__REQUIREMENT__. Rewrite the material from its start through the line containing "For every layout", inclusive, with "transcribe" replaced by "copy out" and nothing else changed.

__Region boundary data__.
============
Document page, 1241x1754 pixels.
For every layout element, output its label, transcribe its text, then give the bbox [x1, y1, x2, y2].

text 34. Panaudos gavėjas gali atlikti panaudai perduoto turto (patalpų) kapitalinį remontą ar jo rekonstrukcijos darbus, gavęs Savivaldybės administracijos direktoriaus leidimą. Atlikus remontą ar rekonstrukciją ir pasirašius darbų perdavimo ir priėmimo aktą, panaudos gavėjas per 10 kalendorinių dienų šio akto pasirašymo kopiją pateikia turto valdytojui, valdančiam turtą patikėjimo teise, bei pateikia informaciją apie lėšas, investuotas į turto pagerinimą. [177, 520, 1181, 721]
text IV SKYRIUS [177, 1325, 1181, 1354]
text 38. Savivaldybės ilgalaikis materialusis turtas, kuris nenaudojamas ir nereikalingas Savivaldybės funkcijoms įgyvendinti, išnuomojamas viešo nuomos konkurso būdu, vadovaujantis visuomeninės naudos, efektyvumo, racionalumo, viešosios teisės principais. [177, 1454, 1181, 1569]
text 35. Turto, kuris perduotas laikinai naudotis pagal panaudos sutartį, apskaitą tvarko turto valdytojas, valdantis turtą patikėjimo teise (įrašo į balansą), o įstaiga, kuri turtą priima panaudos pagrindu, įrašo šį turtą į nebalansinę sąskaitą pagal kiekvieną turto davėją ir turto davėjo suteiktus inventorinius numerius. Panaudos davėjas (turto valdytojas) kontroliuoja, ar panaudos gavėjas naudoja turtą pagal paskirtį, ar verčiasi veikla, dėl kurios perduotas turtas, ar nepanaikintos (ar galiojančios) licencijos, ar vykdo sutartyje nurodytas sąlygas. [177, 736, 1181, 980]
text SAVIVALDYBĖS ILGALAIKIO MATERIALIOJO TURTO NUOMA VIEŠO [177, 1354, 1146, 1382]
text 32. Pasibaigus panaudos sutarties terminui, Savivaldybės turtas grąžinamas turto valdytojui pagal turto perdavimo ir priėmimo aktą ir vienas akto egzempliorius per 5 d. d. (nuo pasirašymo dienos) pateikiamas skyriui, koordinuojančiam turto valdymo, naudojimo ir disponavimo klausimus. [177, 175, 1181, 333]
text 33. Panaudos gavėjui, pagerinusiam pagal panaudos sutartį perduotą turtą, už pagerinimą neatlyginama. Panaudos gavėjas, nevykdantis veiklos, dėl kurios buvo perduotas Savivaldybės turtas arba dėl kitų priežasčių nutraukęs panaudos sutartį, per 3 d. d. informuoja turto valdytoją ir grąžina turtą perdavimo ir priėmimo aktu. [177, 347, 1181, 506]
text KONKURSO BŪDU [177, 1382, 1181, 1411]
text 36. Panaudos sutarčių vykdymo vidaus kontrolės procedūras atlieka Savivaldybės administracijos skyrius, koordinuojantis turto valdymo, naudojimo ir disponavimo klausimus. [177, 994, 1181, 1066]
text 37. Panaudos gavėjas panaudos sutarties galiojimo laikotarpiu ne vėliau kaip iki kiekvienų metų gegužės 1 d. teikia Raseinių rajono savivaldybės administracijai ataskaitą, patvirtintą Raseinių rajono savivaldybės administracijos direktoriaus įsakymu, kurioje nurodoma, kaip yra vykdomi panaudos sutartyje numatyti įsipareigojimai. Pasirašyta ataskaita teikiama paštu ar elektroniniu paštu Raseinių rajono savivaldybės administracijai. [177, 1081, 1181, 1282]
============
__RESPONSE__.
Document page, 1241x1754 pixels.
For every layout element, output its label, copy out its text, then give the bbox [x1, y1, x2, y2].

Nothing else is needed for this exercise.